(Recorded information Opens)
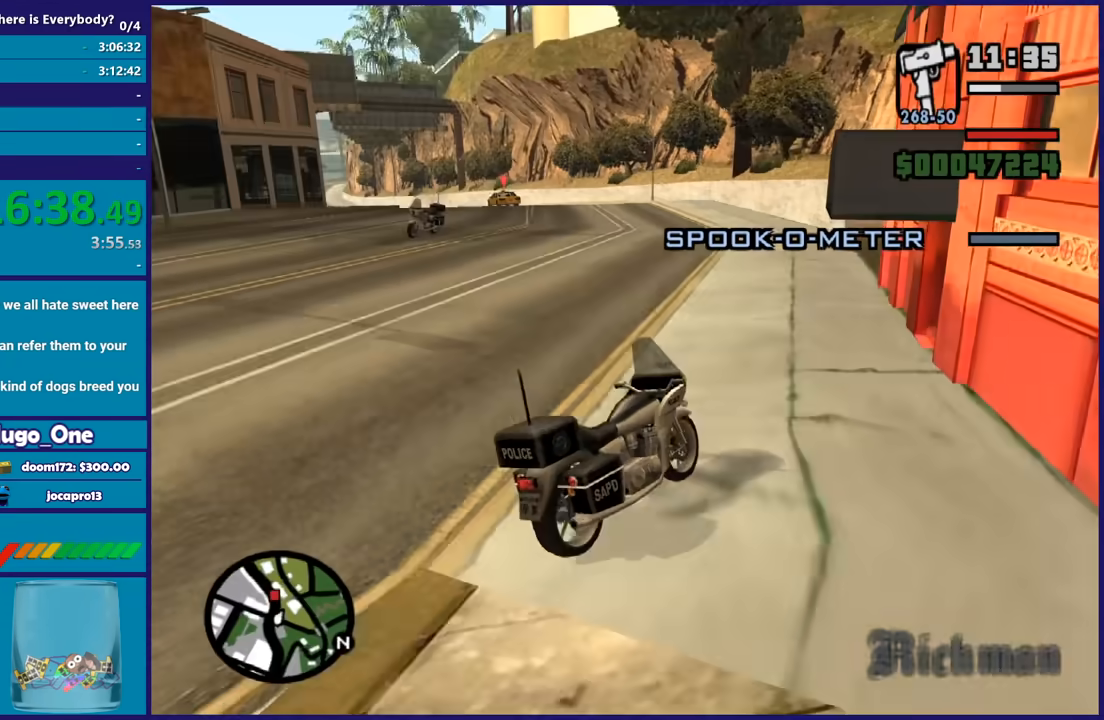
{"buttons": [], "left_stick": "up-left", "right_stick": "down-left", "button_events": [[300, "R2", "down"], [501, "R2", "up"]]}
(Recorded information Closes)
(Recorded information Opens)
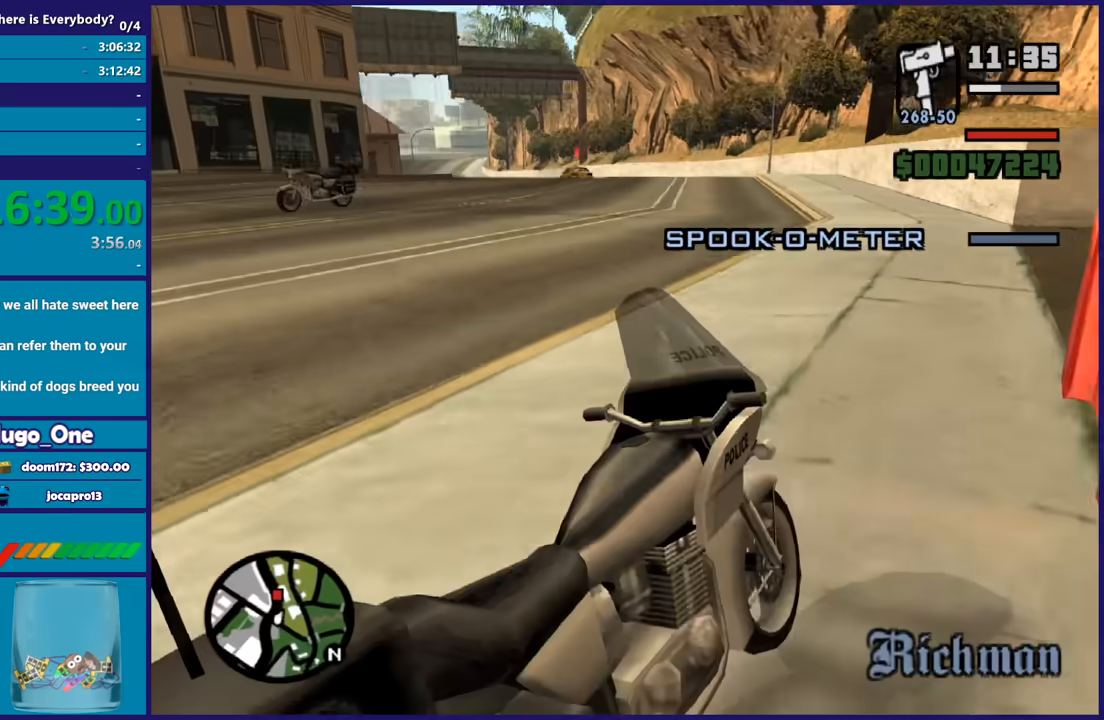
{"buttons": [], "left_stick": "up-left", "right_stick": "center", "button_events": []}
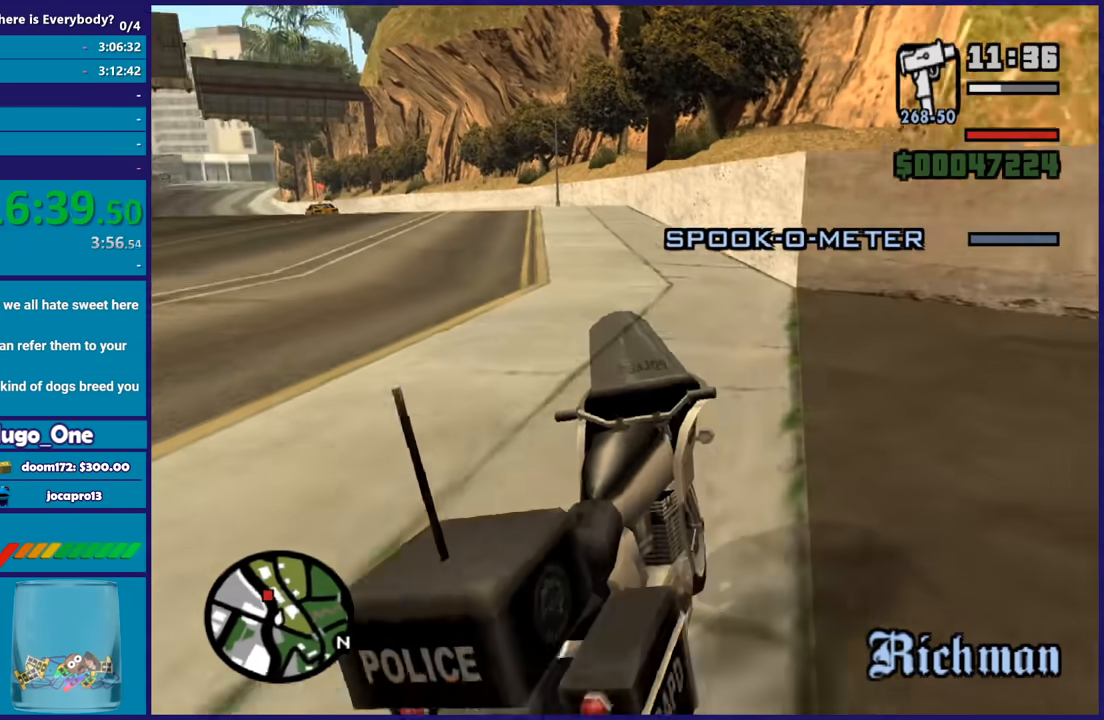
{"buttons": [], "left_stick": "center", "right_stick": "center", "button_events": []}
(Recorded information Closes)
Take from the entries every line that has the string "center".

● **Solution to this task**
{"buttons": [], "left_stick": "up-left", "right_stick": "center", "button_events": []}
{"buttons": [], "left_stick": "center", "right_stick": "center", "button_events": []}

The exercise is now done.